* **Task requirements**
Each line below should be repeated exactly as it stands.

++++ Exercise materials ++++

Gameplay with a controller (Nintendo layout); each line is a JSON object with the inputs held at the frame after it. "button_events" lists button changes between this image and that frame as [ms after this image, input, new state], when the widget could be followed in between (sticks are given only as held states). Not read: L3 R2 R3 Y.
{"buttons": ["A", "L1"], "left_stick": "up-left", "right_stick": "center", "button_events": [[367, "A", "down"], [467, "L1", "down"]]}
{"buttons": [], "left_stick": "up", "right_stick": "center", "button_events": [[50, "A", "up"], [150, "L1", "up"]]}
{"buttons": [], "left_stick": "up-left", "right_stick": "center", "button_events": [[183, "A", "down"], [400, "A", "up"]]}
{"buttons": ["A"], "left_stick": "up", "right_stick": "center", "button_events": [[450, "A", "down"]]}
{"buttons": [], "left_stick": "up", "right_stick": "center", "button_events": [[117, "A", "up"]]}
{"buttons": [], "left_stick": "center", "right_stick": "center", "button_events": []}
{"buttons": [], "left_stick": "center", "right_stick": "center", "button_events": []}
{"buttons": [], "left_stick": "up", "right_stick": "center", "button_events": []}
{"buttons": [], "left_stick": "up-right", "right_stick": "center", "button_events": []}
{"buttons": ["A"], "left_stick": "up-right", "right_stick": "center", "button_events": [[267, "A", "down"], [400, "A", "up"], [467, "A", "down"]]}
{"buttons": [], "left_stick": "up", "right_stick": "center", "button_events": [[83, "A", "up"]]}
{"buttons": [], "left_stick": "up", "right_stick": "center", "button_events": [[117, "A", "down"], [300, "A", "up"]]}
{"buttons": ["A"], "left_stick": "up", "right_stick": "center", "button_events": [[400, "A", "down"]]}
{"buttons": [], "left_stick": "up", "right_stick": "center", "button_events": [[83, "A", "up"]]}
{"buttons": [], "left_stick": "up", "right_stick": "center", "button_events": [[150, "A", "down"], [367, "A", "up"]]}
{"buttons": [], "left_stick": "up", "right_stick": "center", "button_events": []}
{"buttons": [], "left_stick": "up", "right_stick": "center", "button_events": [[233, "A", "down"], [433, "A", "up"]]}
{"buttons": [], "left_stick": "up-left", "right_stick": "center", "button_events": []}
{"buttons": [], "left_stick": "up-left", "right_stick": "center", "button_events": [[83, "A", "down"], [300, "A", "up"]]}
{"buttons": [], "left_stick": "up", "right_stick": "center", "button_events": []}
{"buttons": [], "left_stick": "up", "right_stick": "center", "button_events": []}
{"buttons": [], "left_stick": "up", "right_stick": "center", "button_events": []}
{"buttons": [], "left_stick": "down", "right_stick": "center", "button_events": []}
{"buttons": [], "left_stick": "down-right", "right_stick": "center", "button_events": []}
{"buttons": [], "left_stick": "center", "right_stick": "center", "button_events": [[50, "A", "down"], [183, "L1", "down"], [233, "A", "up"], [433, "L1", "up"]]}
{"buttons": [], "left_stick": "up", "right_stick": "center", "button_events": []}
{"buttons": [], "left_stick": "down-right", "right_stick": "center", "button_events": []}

++++

* **Expected answer**
Gameplay with a controller (Nintendo layout); each line is a JSON object with the inputs held at the frame after it. "button_events" lists button changes between this image and that frame as [ms after this image, input, new state], when the widget could be followed in between (sticks are given only as held states). Not read: L3 R2 R3 Y.
{"buttons": ["A", "L1"], "left_stick": "up-left", "right_stick": "center", "button_events": [[367, "A", "down"], [467, "L1", "down"]]}
{"buttons": [], "left_stick": "up", "right_stick": "center", "button_events": [[50, "A", "up"], [150, "L1", "up"]]}
{"buttons": [], "left_stick": "up-left", "right_stick": "center", "button_events": [[183, "A", "down"], [400, "A", "up"]]}
{"buttons": ["A"], "left_stick": "up", "right_stick": "center", "button_events": [[450, "A", "down"]]}
{"buttons": [], "left_stick": "up", "right_stick": "center", "button_events": [[117, "A", "up"]]}
{"buttons": [], "left_stick": "center", "right_stick": "center", "button_events": []}
{"buttons": [], "left_stick": "center", "right_stick": "center", "button_events": []}
{"buttons": [], "left_stick": "up", "right_stick": "center", "button_events": []}
{"buttons": [], "left_stick": "up-right", "right_stick": "center", "button_events": []}
{"buttons": ["A"], "left_stick": "up-right", "right_stick": "center", "button_events": [[267, "A", "down"], [400, "A", "up"], [467, "A", "down"]]}
{"buttons": [], "left_stick": "up", "right_stick": "center", "button_events": [[83, "A", "up"]]}
{"buttons": [], "left_stick": "up", "right_stick": "center", "button_events": [[117, "A", "down"], [300, "A", "up"]]}
{"buttons": ["A"], "left_stick": "up", "right_stick": "center", "button_events": [[400, "A", "down"]]}
{"buttons": [], "left_stick": "up", "right_stick": "center", "button_events": [[83, "A", "up"]]}
{"buttons": [], "left_stick": "up", "right_stick": "center", "button_events": [[150, "A", "down"], [367, "A", "up"]]}
{"buttons": [], "left_stick": "up", "right_stick": "center", "button_events": []}
{"buttons": [], "left_stick": "up", "right_stick": "center", "button_events": [[233, "A", "down"], [433, "A", "up"]]}
{"buttons": [], "left_stick": "up-left", "right_stick": "center", "button_events": []}
{"buttons": [], "left_stick": "up-left", "right_stick": "center", "button_events": [[83, "A", "down"], [300, "A", "up"]]}
{"buttons": [], "left_stick": "up", "right_stick": "center", "button_events": []}
{"buttons": [], "left_stick": "up", "right_stick": "center", "button_events": []}
{"buttons": [], "left_stick": "up", "right_stick": "center", "button_events": []}
{"buttons": [], "left_stick": "down", "right_stick": "center", "button_events": []}
{"buttons": [], "left_stick": "down-right", "right_stick": "center", "button_events": []}
{"buttons": [], "left_stick": "center", "right_stick": "center", "button_events": [[50, "A", "down"], [183, "L1", "down"], [233, "A", "up"], [433, "L1", "up"]]}
{"buttons": [], "left_stick": "up", "right_stick": "center", "button_events": []}
{"buttons": [], "left_stick": "down-right", "right_stick": "center", "button_events": []}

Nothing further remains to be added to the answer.